▶ Text section:
*** Begin section ***

Now, all three of those countries have passed us. We’re falling behind in providing high-speed access to the Internet, and just as importantly, our high-speed connections are much slower and more expensive than other countries.
How’d this happen? How did the U.S. go from setting the pace to falling far behind? Paul Krugman explains.
[T]he world may look flat once you’re in cyberspace — but to get there you need to go through a narrow passageway, down your phone line or down your TV cable. And if the companies controlling these passageways can behave like the robber barons of yore, levying whatever tolls they like on those who pass by, commerce suffers.
America’s Internet flourished in the dial-up era because federal regulators didn’t let that happen — they forced local phone companies to act as common carriers, allowing competing service providers to use their lines. Clinton administration officials, including Al Gore and Reed Hundt, the chairman of the Federal Communications Commission, tried to ensure that this open competition would continue — but the telecommunications giants sabotaged their efforts, while The Wall Street Journal’s editorial page ridiculed them as people with the minds of French bureaucrats.
And when the Bush administration put Michael Powell in charge of the F.C.C., the digital robber barons were basically set free to do whatever they liked. As a result, there’s little competition in U.S. broadband — if you’re lucky, you have a choice between the services offered by the local cable monopoly and the local phone monopoly. The price is high and the service is poor, but there’s nowhere else to go.
Effective market competition and effective regulation produced quality results. Then Bush took office.

*** End section ***

▶ Material supplied:
*** Begin section ***

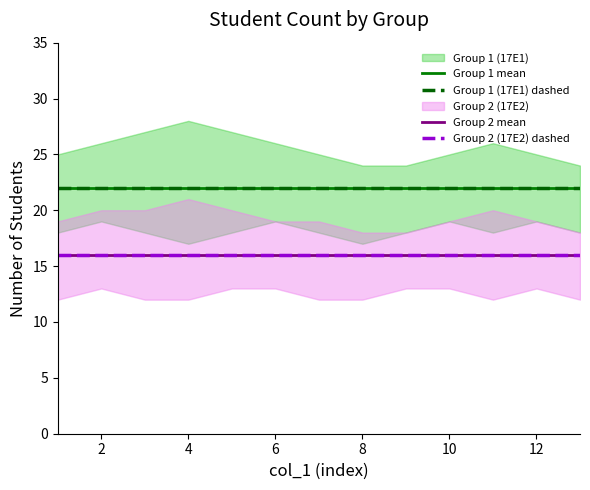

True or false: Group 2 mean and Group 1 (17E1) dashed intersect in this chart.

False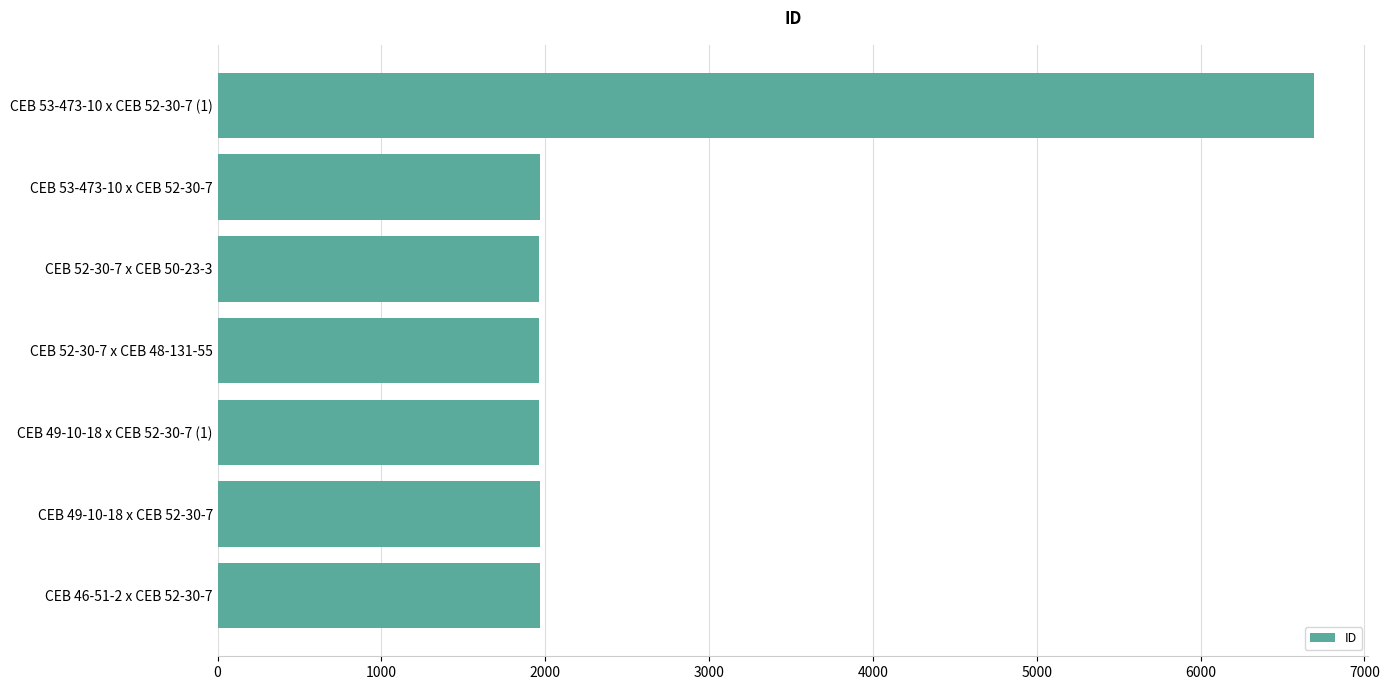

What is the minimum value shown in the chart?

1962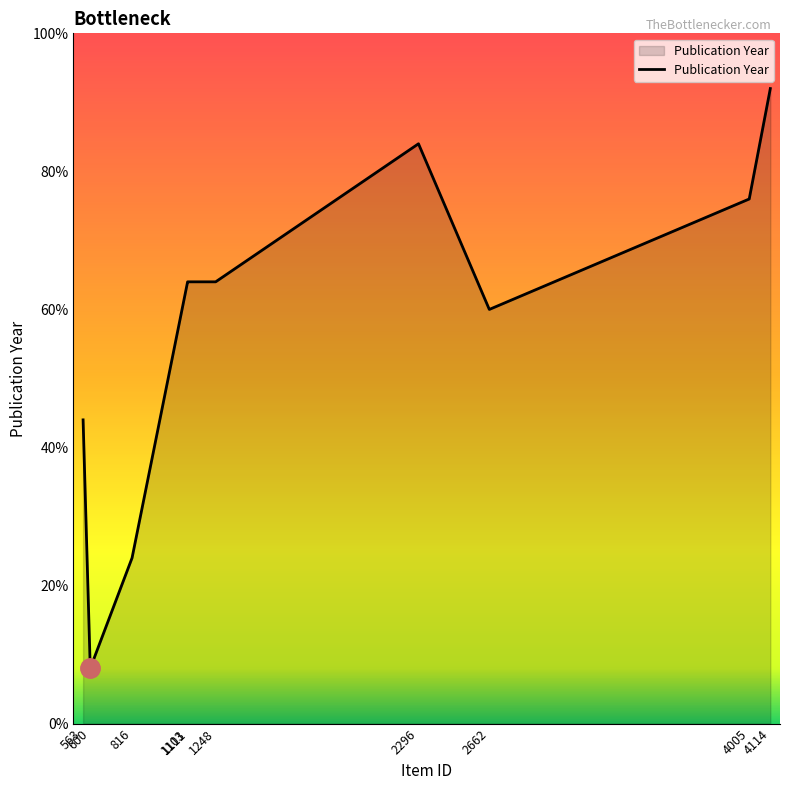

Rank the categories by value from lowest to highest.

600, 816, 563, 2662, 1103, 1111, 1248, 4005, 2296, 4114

*** End section ***

▶ Problems to work on:
[A] According to the passage on U.S. broadband, why did America's Internet flourish in the dial-up era?
[B] Reproduce the passage on U.S. broadband from "Now, all three" down to "by, commerce suffers.".

▶ Answers to the exercise:
[A] Federal regulators forced local phone companies to act as common carriers, which let competing service providers use their lines. That kept the companies controlling those lines from charging whatever tolls they liked.

[B]
Now, all three of those countries have passed us. We’re falling behind in providing high-speed access to the Internet, and just as importantly, our high-speed connections are much slower and more expensive than other countries.
How’d this happen? How did the U.S. go from setting the pace to falling far behind? Paul Krugman explains.
[T]he world may look flat once you’re in cyberspace — but to get there you need to go through a narrow passageway, down your phone line or down your TV cable. And if the companies controlling these passageways can behave like the robber barons of yore, levying whatever tolls they like on those who pass by, commerce suffers.